→ **What the exercise asks**:
Rewrite the lines below, replacing each instance of "slices" with "wedges" and leaving everything else the same.

START Data for processing

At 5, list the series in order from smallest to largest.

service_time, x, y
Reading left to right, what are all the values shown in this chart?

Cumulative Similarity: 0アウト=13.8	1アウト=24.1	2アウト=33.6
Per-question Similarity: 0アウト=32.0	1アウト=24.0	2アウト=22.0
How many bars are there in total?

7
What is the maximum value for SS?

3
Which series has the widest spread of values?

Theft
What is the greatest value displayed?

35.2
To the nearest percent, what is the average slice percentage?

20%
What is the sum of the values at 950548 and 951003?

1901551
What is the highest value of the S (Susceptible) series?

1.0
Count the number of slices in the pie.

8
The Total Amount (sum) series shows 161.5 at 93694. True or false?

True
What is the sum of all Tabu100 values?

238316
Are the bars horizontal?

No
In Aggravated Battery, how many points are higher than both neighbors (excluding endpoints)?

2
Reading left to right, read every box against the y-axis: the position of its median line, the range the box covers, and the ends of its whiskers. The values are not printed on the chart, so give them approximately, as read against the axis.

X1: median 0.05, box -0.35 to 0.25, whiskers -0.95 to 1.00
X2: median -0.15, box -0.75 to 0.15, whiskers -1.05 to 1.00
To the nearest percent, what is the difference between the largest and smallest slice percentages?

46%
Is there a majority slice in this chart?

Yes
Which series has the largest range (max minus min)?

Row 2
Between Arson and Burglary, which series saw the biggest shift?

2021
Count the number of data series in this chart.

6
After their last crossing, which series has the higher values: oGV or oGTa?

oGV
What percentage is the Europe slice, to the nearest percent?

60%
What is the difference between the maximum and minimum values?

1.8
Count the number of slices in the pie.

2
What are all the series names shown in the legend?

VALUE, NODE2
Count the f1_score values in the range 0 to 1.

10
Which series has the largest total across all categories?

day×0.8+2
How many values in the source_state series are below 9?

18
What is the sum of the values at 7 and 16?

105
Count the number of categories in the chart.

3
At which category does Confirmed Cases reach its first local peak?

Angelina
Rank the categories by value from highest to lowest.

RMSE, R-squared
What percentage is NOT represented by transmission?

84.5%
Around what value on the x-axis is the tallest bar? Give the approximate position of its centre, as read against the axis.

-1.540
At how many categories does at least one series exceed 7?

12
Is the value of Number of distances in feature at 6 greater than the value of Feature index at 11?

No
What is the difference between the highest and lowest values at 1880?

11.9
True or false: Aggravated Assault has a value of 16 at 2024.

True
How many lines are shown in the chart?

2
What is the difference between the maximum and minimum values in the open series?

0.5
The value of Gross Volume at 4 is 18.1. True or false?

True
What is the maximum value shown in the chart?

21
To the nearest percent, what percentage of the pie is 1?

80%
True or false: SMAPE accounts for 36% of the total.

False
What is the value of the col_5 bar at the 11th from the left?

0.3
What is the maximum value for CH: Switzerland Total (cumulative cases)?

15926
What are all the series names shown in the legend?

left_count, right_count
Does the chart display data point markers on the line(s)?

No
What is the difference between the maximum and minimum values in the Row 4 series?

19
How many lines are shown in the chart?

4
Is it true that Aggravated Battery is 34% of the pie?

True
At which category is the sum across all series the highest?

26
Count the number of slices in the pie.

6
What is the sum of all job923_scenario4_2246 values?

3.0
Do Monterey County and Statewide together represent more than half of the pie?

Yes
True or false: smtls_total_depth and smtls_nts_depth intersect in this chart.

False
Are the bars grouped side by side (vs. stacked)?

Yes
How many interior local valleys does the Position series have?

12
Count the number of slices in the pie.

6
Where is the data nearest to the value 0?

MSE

END Data for processing

→ **Written solution**:
At 5, list the series in order from smallest to largest.

service_time, x, y
Reading left to right, what are all the values shown in this chart?

Cumulative Similarity: 0アウト=13.8	1アウト=24.1	2アウト=33.6
Per-question Similarity: 0アウト=32.0	1アウト=24.0	2アウト=22.0
How many bars are there in total?

7
What is the maximum value for SS?

3
Which series has the widest spread of values?

Theft
What is the greatest value displayed?

35.2
To the nearest percent, what is the average slice percentage?

20%
What is the sum of the values at 950548 and 951003?

1901551
What is the highest value of the S (Susceptible) series?

1.0
Count the number of wedges in the pie.

8
The Total Amount (sum) series shows 161.5 at 93694. True or false?

True
What is the sum of all Tabu100 values?

238316
Are the bars horizontal?

No
In Aggravated Battery, how many points are higher than both neighbors (excluding endpoints)?

2
Reading left to right, read every box against the y-axis: the position of its median line, the range the box covers, and the ends of its whiskers. The values are not printed on the chart, so give them approximately, as read against the axis.

X1: median 0.05, box -0.35 to 0.25, whiskers -0.95 to 1.00
X2: median -0.15, box -0.75 to 0.15, whiskers -1.05 to 1.00
To the nearest percent, what is the difference between the largest and smallest slice percentages?

46%
Is there a majority slice in this chart?

Yes
Which series has the largest range (max minus min)?

Row 2
Between Arson and Burglary, which series saw the biggest shift?

2021
Count the number of data series in this chart.

6
After their last crossing, which series has the higher values: oGV or oGTa?

oGV
What percentage is the Europe slice, to the nearest percent?

60%
What is the difference between the maximum and minimum values?

1.8
Count the number of wedges in the pie.

2
What are all the series names shown in the legend?

VALUE, NODE2
Count the f1_score values in the range 0 to 1.

10
Which series has the largest total across all categories?

day×0.8+2
How many values in the source_state series are below 9?

18
What is the sum of the values at 7 and 16?

105
Count the number of categories in the chart.

3
At which category does Confirmed Cases reach its first local peak?

Angelina
Rank the categories by value from highest to lowest.

RMSE, R-squared
What percentage is NOT represented by transmission?

84.5%
Around what value on the x-axis is the tallest bar? Give the approximate position of its centre, as read against the axis.

-1.540
At how many categories does at least one series exceed 7?

12
Is the value of Number of distances in feature at 6 greater than the value of Feature index at 11?

No
What is the difference between the highest and lowest values at 1880?

11.9
True or false: Aggravated Assault has a value of 16 at 2024.

True
How many lines are shown in the chart?

2
What is the difference between the maximum and minimum values in the open series?

0.5
The value of Gross Volume at 4 is 18.1. True or false?

True
What is the maximum value shown in the chart?

21
To the nearest percent, what percentage of the pie is 1?

80%
True or false: SMAPE accounts for 36% of the total.

False
What is the value of the col_5 bar at the 11th from the left?

0.3
What is the maximum value for CH: Switzerland Total (cumulative cases)?

15926
What are all the series names shown in the legend?

left_count, right_count
Does the chart display data point markers on the line(s)?

No
What is the difference between the maximum and minimum values in the Row 4 series?

19
How many lines are shown in the chart?

4
Is it true that Aggravated Battery is 34% of the pie?

True
At which category is the sum across all series the highest?

26
Count the number of wedges in the pie.

6
What is the sum of all job923_scenario4_2246 values?

3.0
Do Monterey County and Statewide together represent more than half of the pie?

Yes
True or false: smtls_total_depth and smtls_nts_depth intersect in this chart.

False
Are the bars grouped side by side (vs. stacked)?

Yes
How many interior local valleys does the Position series have?

12
Count the number of wedges in the pie.

6
Where is the data nearest to the value 0?

MSE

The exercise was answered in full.